The very first thing about Painting With that I really noticed was the attention to detail in the songwriting. While Animal Collective is known for their eclectic, freewheeling style, it is rarely so focused and dynamic while moving towards a thrilling conclusion. Opening track “FloriDada” is actually catchy; it’s the first time an Animal Collective song has truly been stuck in my head. Squishy synths, machine-gun vocals, and an actual chorus lend a real concrete structure to the song and makes it a wonderful starting point to the sonic journey that is Painting With.
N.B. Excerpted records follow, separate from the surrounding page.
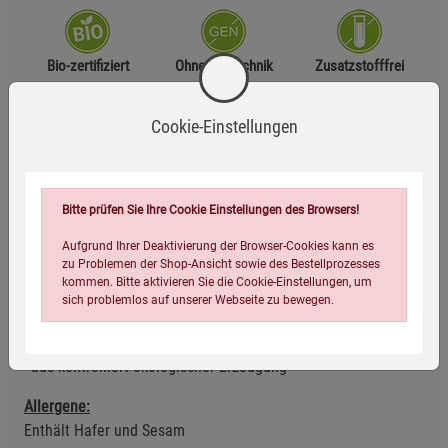
Bio-zertifiziert
Ohne Gentechnik
Zusatzstofffrei
Cookie-Einstellungen
Glutenfrei
Laktosefrei
Vegan
Zutaten
Bitte prüfen Sie Ihre Cookie Einstellungen des Browsers!
Aufgrund Ihrer Deaktivierung der Browser-Cookies kann es
HAFERvollkornflocken* glutenfrei, Kürbiskerne*,
zu Problemen der Shop-Ansicht sowie des Bestellprozesses
Sonnenblumenkerne*, geschrotete Leinsaat*, SESAM*,
kommen. Bitte aktivieren Sie die Cookie-Einstellungen, um
Leinsaat*, Chiasamen 3% (Salvia hispanica)*,
sich problemlos auf unserer Webseite zu bewegen.
Hirsevollkornflocken*, gemahlene Flohsamenschalen*, Salz
*aus kontrolliert ökologischer Erzeugung
Allergene:
Enthält Hafer und Sesam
Continuing the odyssey of electric psych-folk, “Hocus Pocus” and “Vertical” establish an upbeat, joyous, singalong vibe ripe for festival crowds the world over. Second single “Lying in the Grass” is more traditional Animal Collective, with tight vocals over a mystifying substrate of gooey electronic keys and flutes. The band goes old school 8-bit with “The Burglars”, moves into watery techno on “Natural Selection”, and settles into early morning relaxation with “Bagels in Kiev” (one of my favorites on the album).
Moving toward the end of the record, “On Delay” and “Spilling Guts” serve up typical bleeps and bloops that are less enthralling but plenty satisfying, while “Summing the Wretch” becomes faintly menacing before “Golden Gal” kicks them back into 70s perma-grin singalong territory with a pleasant bounce underneath. Rounding out the album is the plodding “Recycling”, which may be the most swirling, disorienting track on the album at first, until it dissolves into Munchkin-esque forest music.
Music can sometimes be more than just audio. Animal Collective have long since established themselves as true innovators, in the spirit of Captain Beefheart and Mr. Bungle, but far less angry. Their eschewing of traditional song structure and subject material has created, for lack of a better term, a sonic painting, one that you can look at and listen to again and again, and pick up something new every time. Happy listening.